- A basket of non-investment grade shares down by half in 2015
- Energy, small-caps taking toll while tech giants buoy S&P 500
Think equity investors have been blind to warning signs coming from junk bonds? Not quite.
For most of the year pessimists have warned that equity markets were missing signals in high-yield credit, where losses snowballed even as gauges like the Standard & Poor’s 500 Index remained relatively stable. While true, most of that is an illusion of index composition -- not evidence of complacency.
As one of the broadest share gauges, the S&P 500 has companies that span the credit spectrum from junk to investment grade -- or have no debt at all. From that perspective, it’s less surprising that the full index wouldn’t mimic the plunge in junk bonds themselves, where annual losses for related exchange-traded funds exceed 10 percent. And that’s what happened: until Friday, the equity gauge was virtually flat for the year.
What if you look at stocks that are representative of the high-yield universe? A basket compiled by Bloomberg of below investment-grade companies, including Chesapeake Energy Corp. and Cliffs Natural Resources Inc., has dropped a lot more -- 51 percent in 2015.
The slump in stocks with the lowest credit quality reflects the same concern gripping the debt market, that the commodity selloff and the Federal Reserve’s plan to start raising interest rates will jeopardize solvency. While near record cash and the resilience in large technology firms have sheltered the S&P 500 from deeper losses, junk-rated stocks are vulnerable to a credit contagion with a smaller size and a tilt toward commodities.
“It’s really the same kind of signal,” Curtis Holden, a senior investment officer in Houston at Tanglewood Wealth Management, which oversees about $840 million, said by phone. “The market is saying through how well the S&P 500 is holding up on a relative basis, ‘Look for quality. Don’t look for junk companies.”’
Investors fled the riskiest part of the credit market on Friday after Third Avenue Management LLC took the rare step of freezing withdrawals from a $788 million credit mutual fund. The risk premium on the Markit CDX North American High Yield Index, a credit-default swaps benchmark tied to the debt of 100 speculative-grade companies, rose to a three-year high. In the equity market, the S&P 500 fell 1.9 percent, while the Chicago Board Options Exchange Volatility Index surged 26 percent to the highest since September.

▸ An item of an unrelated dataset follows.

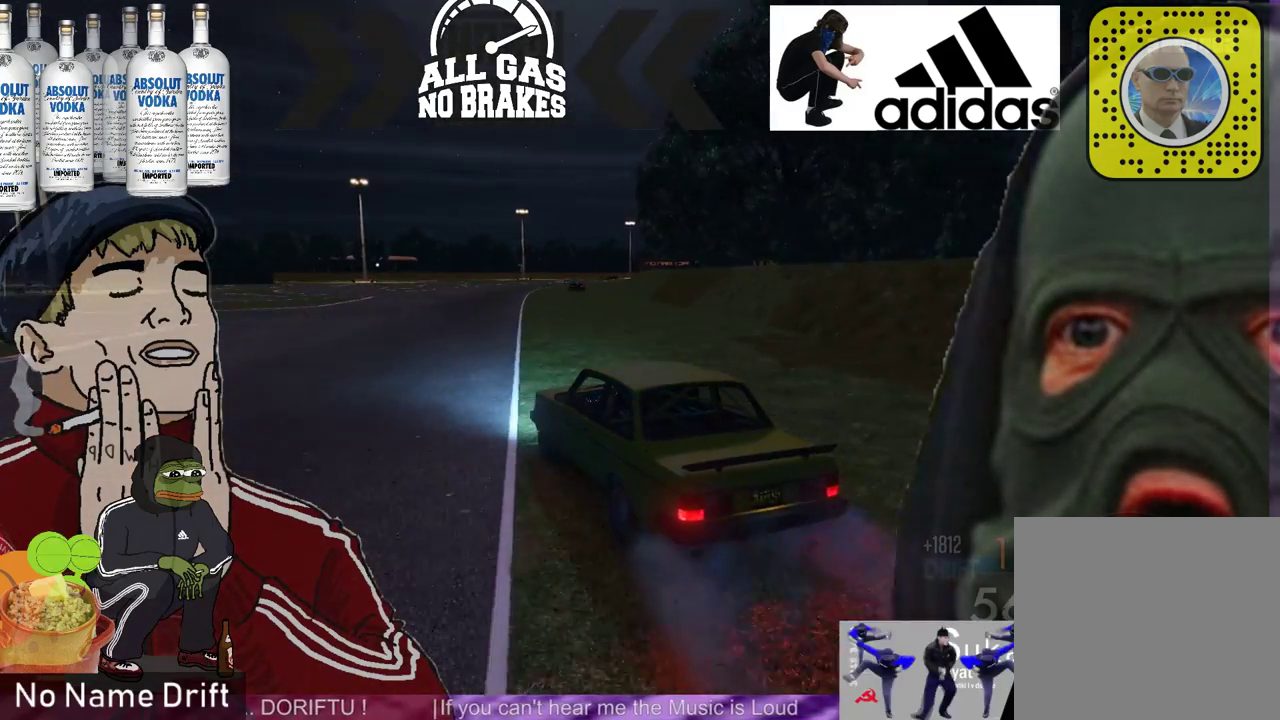
{"buttons": ["R2"], "left_stick": "center", "events": [[67, "left_stick", "center"], [183, "left_stick", "left"], [367, "left_stick", "center"]]}
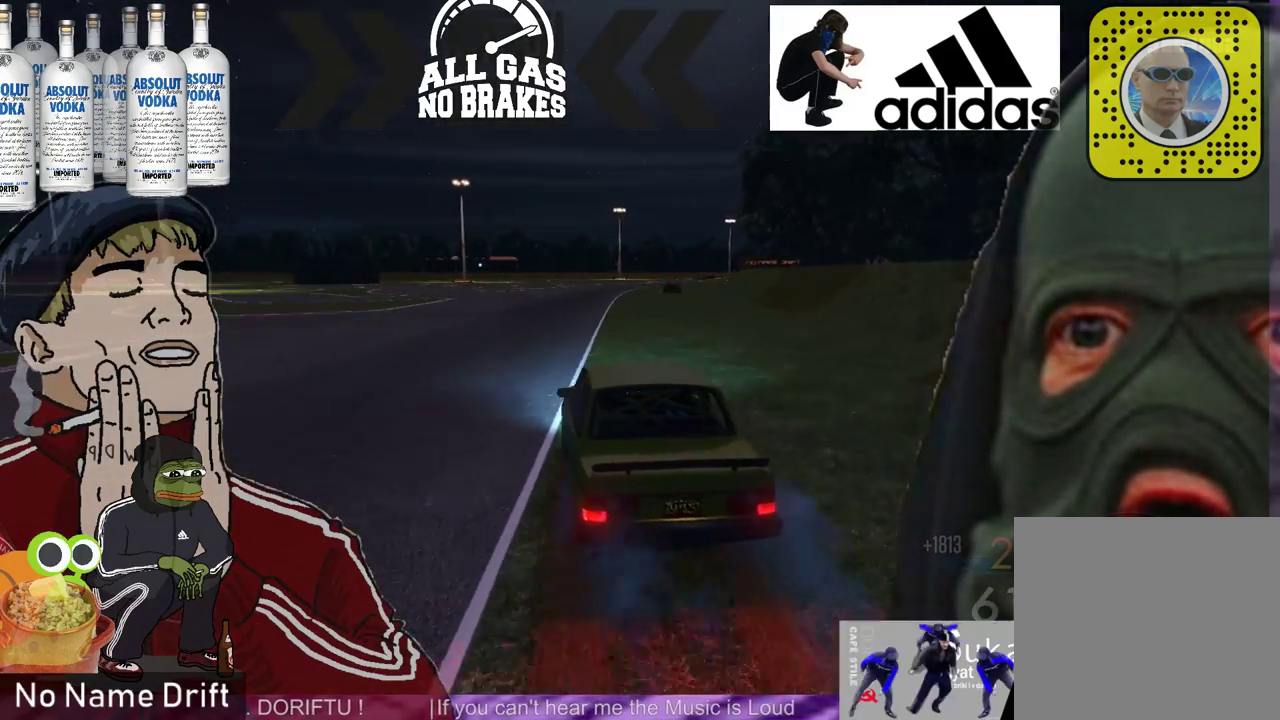
{"buttons": ["R2"], "left_stick": "center", "events": []}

Even with that spasm, the S&P 500 is little changed this year, including reinvested dividends, as tech giants such as Facebook Inc. and Google’s parent Alphabet Inc. surged more than 30 percent, countering declines from energy stocks.
U.S. junk debt has slipped 4.7 percent, heading for the first annual loss since 2008, according to Bank of America Merrill Lynch Indexes. Losses are more pronounced in exchange-traded funds, where investors can buy and sell a basket of debt securities like stocks. The iShares iBoxx $ High Yield Corporate Bond ETF has dropped 11 percent and the SPDR Barclays High Yield Bond ETF is down 13 percent.
Unlike the S&P 500, where technology represents a fifth of the index, the junk bond market is made up of smaller firms, with commodity taking up the biggest share. More than 500 debt issuers in the Bank of America measure are also publicly traded in the stock market. On average, their market capitalization is $5 billion, compared with $39 billion in the S&P 500, data compiled by Bloomberg show. The junk-rated stocks slumped 3.3 percent on Friday, poised for their sixth straight quarterly declines.
“Even if the overall equity market can hold its range, it seems likely that credit sensitive equities will continue to lag absent a significant improvement in the tone of credit markets,” Michael Shaoul, chief executive officer of Marketfield Asset Management LLC in New York, wrote in a note to clients on Thursday. “The most vulnerable portions of the equity market are therefore those most involved in credit issuance.”